Offer value without slashing price — like free upgrades, limited-edition bundles, or VIP early access.
Use segmentation to reward loyal customers without cannibalizing full-price shoppers.

3. You Don’t Understand Your Margins (So You’re Discounting Into a Black Hole)
If you’re running promotions without knowing exactly how much margin you can afford to lose, you’re gambling with your business. For product sellers, it’s usually hard costs + shipping. For service providers, it’s time + labor + overhead.
And yet, we see businesses offer “50% off your first session” or “$10 flat shipping” without any modeling.
Solution:
Calculate the true cost of each product or service, including packaging, labor, tools, platforms, fees — all of it.
Set a promotional floor — the lowest price you’re willing to go, and stick to it.
Consider value stacking over discounting. Example: Add a bonus, not a price cut.
Your offer should move product or fill time without bleeding your bottom line dry.
4. Your Messaging Is Vague, Weak, or Straight-Up Boring
“Spring Sale!” “Flash Deal!” “Save Now!”
Yawn. If your promotions sound like every other business in your inbox, why would anyone click?
Your customers have inbox fatigue, ad fatigue, decision fatigue — and unless you break through the noise with a bold, specific message, you’re toast.
Solution:
Use urgency (real urgency — not fake countdown clocks).
Get weird. Get bold. “This sale is petty revenge on winter” is more compelling than “Seasonal Clearance.”
Call out the why behind your offer. Is it a customer milestone? A birthday bash? A product sellout prevention play?
Good promos tell stories. Great promos spark FOMO.

5. Your Promo Doesn’t Match the Platform
One-size-fits-all doesn’t work in fashion, and it sure as hell doesn’t work in marketing.
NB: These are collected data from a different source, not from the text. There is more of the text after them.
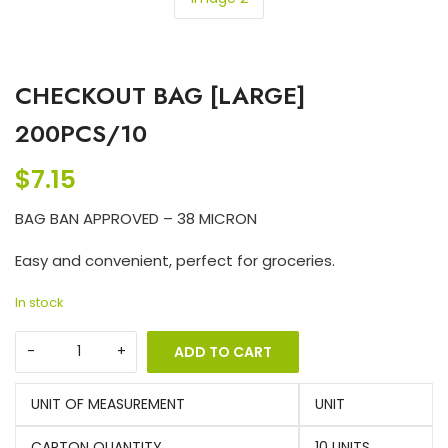
CHECKOUT BAG [LARGE]
200PCS/10
$
7.15
BAG BAN APPROVED – 38 MICRON
Easy and convenient, perfect for groceries.
In stock
ADD TO CART
UNIT OF MEASUREMENT
UNIT
CARTON QUANTITY
10 UNITS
Too many small business owners blast the same exact message on email, Instagram, and their website, without tailoring the tone, timing, or call-to-action (CTA) to match the medium.
Solution:
For email: Use urgency and punchy subject lines (and segment your list!).
For Instagram: Focus on visuals and make the promo feel like a vibe or experience.
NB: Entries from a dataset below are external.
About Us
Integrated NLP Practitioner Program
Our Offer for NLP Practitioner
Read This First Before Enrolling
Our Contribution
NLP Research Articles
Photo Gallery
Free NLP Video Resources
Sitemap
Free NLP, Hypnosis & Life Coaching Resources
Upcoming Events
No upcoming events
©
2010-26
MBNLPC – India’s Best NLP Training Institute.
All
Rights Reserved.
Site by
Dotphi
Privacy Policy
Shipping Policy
For in-store: Train staff to actually talk about the promo, not just rely on signage.
The offer can be consistent — but the delivery should be native to the platform. Don’t just copy/paste. Curate.
6. Your Execution Is Sloppy, Confusing, or Downright Broken
This is where it all falls apart: Customers don’t get the discount, the promo code doesn’t work, the product isn’t in stock, your website crashes, or your booking calendar doesn’t sync.
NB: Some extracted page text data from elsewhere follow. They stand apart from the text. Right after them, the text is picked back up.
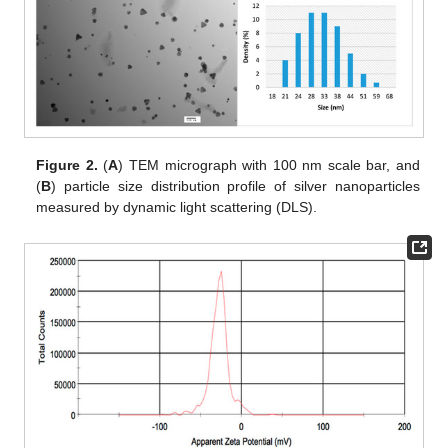
Figure 2.
(
A
) TEM micrograph with 100 nm scale bar, and
(
B
) particle size distribution profile of silver nanoparticles
measured by dynamic light scattering (DLS).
Nothing kills trust faster than a broken promotion.
Solution:
Test everything before launch — especially coupon codes, landing pages, inventory, and links.
Keep the instructions stupid simple. “Click here. Pick a time. Enter code.” That’s it.
Train your team. They should know what’s being offered, for how long, and how to handle questions.
Confused customers don’t buy. And frustrated ones don’t come back.

7. You’re Not Measuring What Mattered (Or Measuring At All)
Did your last promo work?
No, seriously. What was the lift in sales? What was the cost per conversion? Did new customers turn into repeat customers?
If you don’t know, you’re just shooting in the dark.
Solution:
Set KPIs before you launch: revenue, traffic, conversion rate, repeat purchase rate, etc.
Track everything — use Shopify, Squarespace, Square, Mailchimp, or whatever tool you’ve got.
Do a post-mortem. What worked? What bombed? What would you tweak next time?
You’re not just running a business — you’re running experiments. Start acting like a scientist, not a spammer.
The Bottom Line: Promotions Aren’t Magic — They’re Math, Messaging, and Momentum
If your business is constantly throwing out deals just to stay afloat, your problem isn’t sales — it’s strategy.
Real promotions:
Have clear goals.
Protect your profit.
Enhance brand equity.
Deliver a customer experience worth remembering.
So stop the fire drills. Stop the panic posts. Stop the desperation discounts.
And start building promotional plays that actually support your business — not sabotage it.